2nd International Conference on Gastroenterology & Urology

Lucy Pennant

AcceptedAbstracts: J Gastrointest Dig Syst

DOI: 10.4172/2161-069X.S1.019

Abstract
Background: Renal call carcinoma accounts for 90% of renal cell cancers, with a majority of these being the result of sporadic mutations in the VHL gene, leading to loss of function of VHL. Tumours are dependent on the activation of angiogenesis, leading to the emergence of therapies targeting the vascular endothelial growth factor (VEGF) pathway. Everolimus, an inhibitor of the mammalian target of rapamycin (mTOR), gained approval as an effective second line treatment following the RECORD-1 trial, demonstrating a prolonged PFS and tolerability. Our study in an early cohort of treated patients aimed to establish the effectiveness of Everolimus in clinical practice.

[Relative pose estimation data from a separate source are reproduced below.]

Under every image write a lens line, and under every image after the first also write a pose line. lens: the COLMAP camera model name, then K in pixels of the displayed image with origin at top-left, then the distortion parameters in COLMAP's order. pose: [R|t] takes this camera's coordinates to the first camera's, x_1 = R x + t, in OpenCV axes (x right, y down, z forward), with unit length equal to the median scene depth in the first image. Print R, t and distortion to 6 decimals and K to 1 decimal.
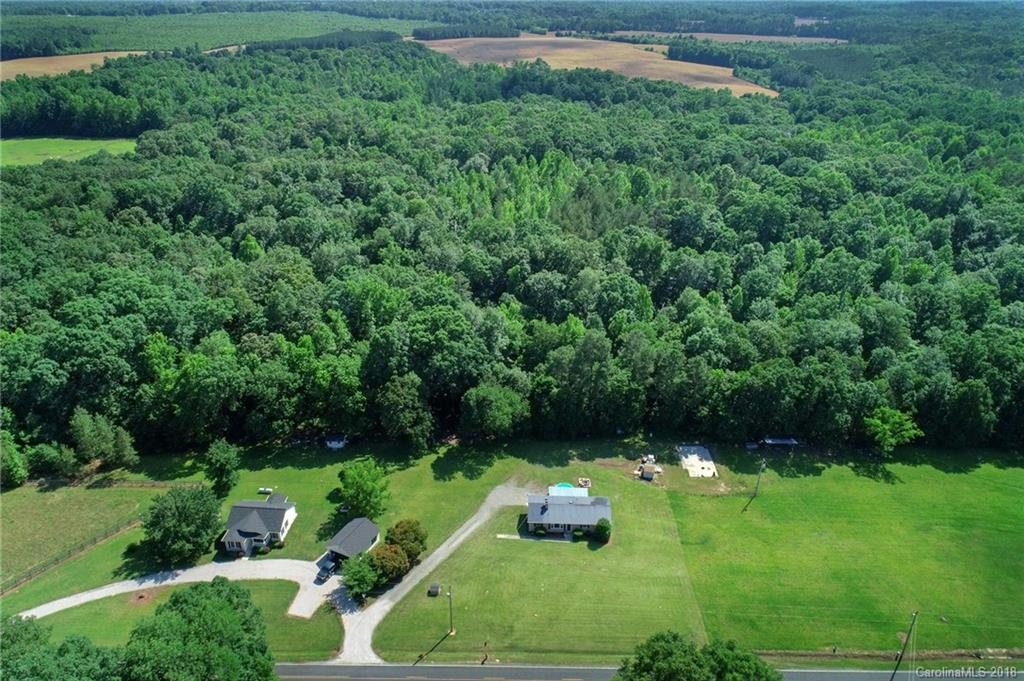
lens RADIAL K [[700.0, 0, 512.0], [0, 700.0, 340.5], [0, 0, 1]] dist [-0.001404, -0.001025]
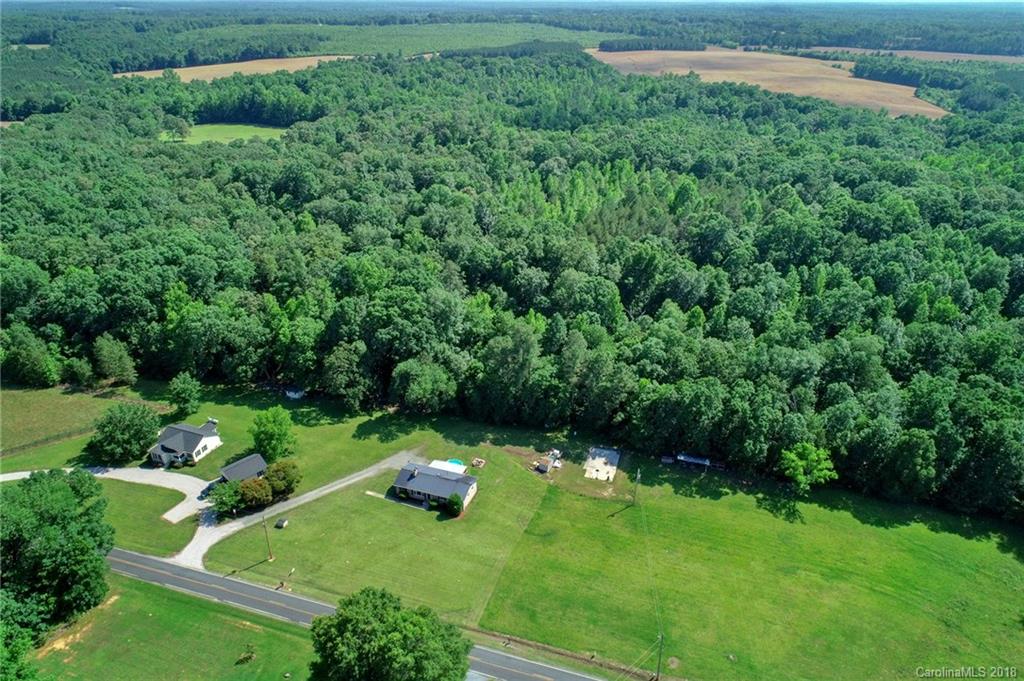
lens RADIAL K [[673.4, 0, 512.0], [0, 673.4, 340.5], [0, 0, 1]] dist [0.000265, -0.004029]
pose [[0.958562, 0.129180, -0.253911, 0.373189], [-0.129462, 0.991461, 0.015671, -0.003871], [0.253767, 0.017850, 0.967101, 0.021321]]
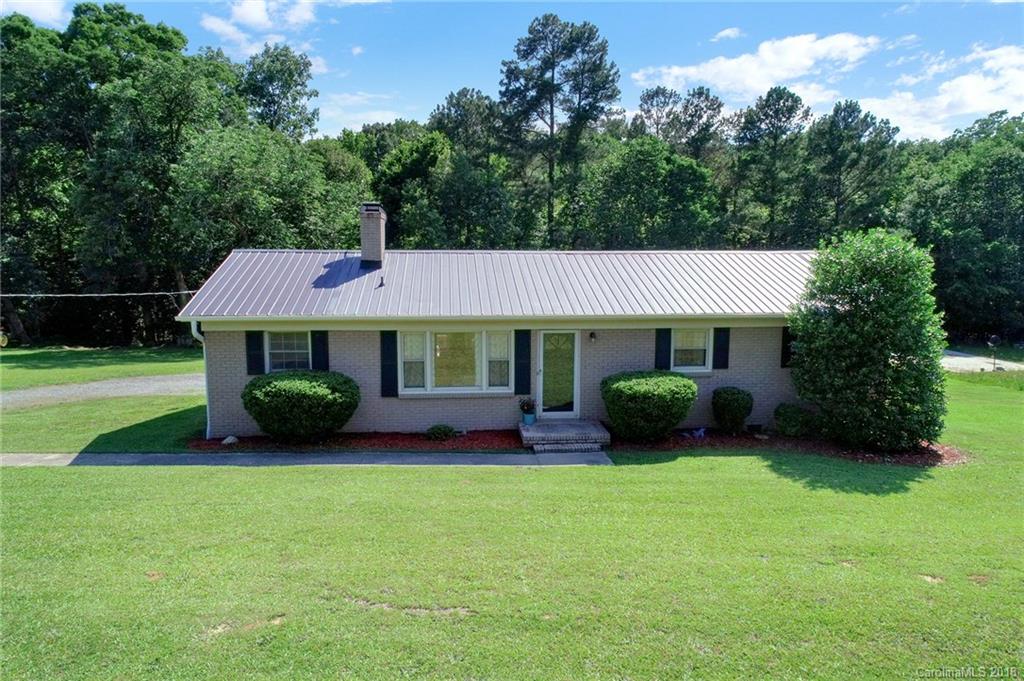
lens RADIAL K [[700.0, 0, 512.0], [0, 700.0, 340.5], [0, 0, 1]] dist [-0.001404, -0.001025]
pose [[0.991176, -0.015656, 0.131623, 0.050027], [0.058268, 0.943376, -0.326568, 0.255992], [-0.119057, 0.331356, 0.935964, 0.762569]]
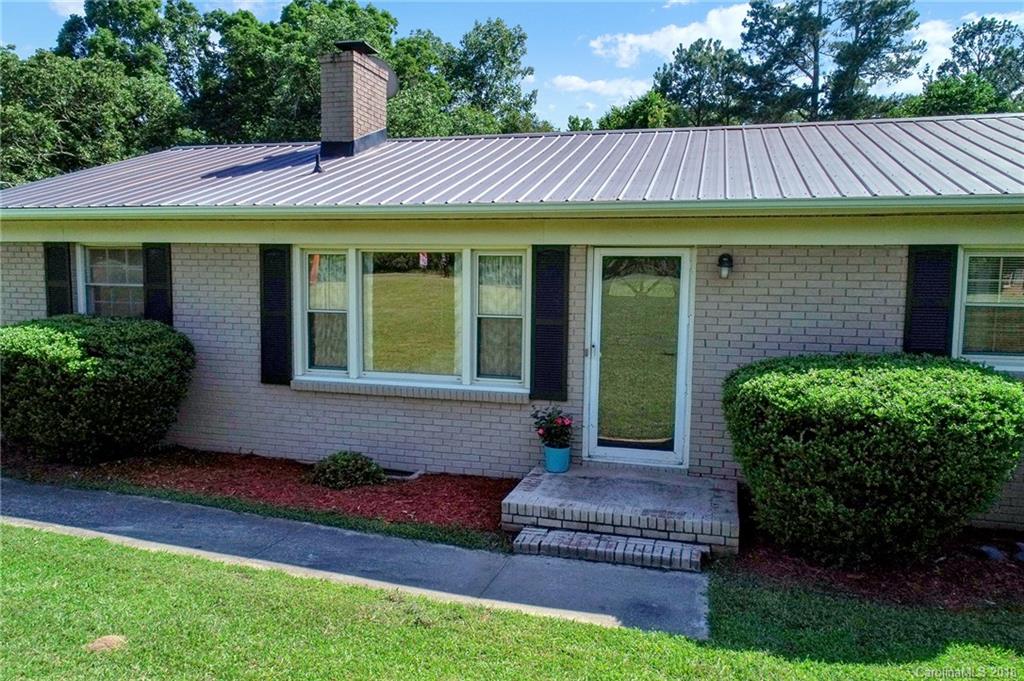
lens RADIAL K [[735.5, 0, 512.0], [0, 735.5, 340.5], [0, 0, 1]] dist [0.000331, -0.002987]
pose [[0.973693, 0.031056, -0.225739, 0.071979], [-0.111511, 0.928880, -0.353197, 0.243562], [0.198716, 0.369077, 0.907906, 0.815337]]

Methods: Patients were identified via applications to the West midlands cancer drugs fund and commenced Everolimus between August 2009 and January 2012. Demographic, outcome and toxicity data were recorded in line with that collected by the RECORD-1 trial and an adapted version of the EORTC QLQ-C30 questionnaire, was sent to patients remaining on follow up. Results: 47 patients were indentified of which data was available in 44. Performance status (PS) was lower, with 2% Karnofsky score of 100 vs. 28% within the trial as was MSKCC risk: 18% vs. 29% of good and 30% vs. 15% of poor risk patients. Toxicity requiring discontinuation was higher: 23 vs. 10%, while overall quality of life scores were maintained. Progression free survival and overall survival were lower, at 3 months vs. 4.9 months and 8 months vs. 14.8, while objective radiological response was comparable at 57% vs. 63% found in the trial. Median PFS in all patients was 3 months (90 days) vs. 4.9 months in the trial. Conclusions: PFR and OS is moderately lower than that demonstrated by the RECORD trial, likely to reflect a significantly smaller proportion of patients with favourable prognosis MSKCC. Despite this, a benefit in PFS was seen when compared to placebo, and similar objective response rate to Everolimus treated trial patients. Maintained quality of life was reported, supporting the use of Everolimus in second line treatment.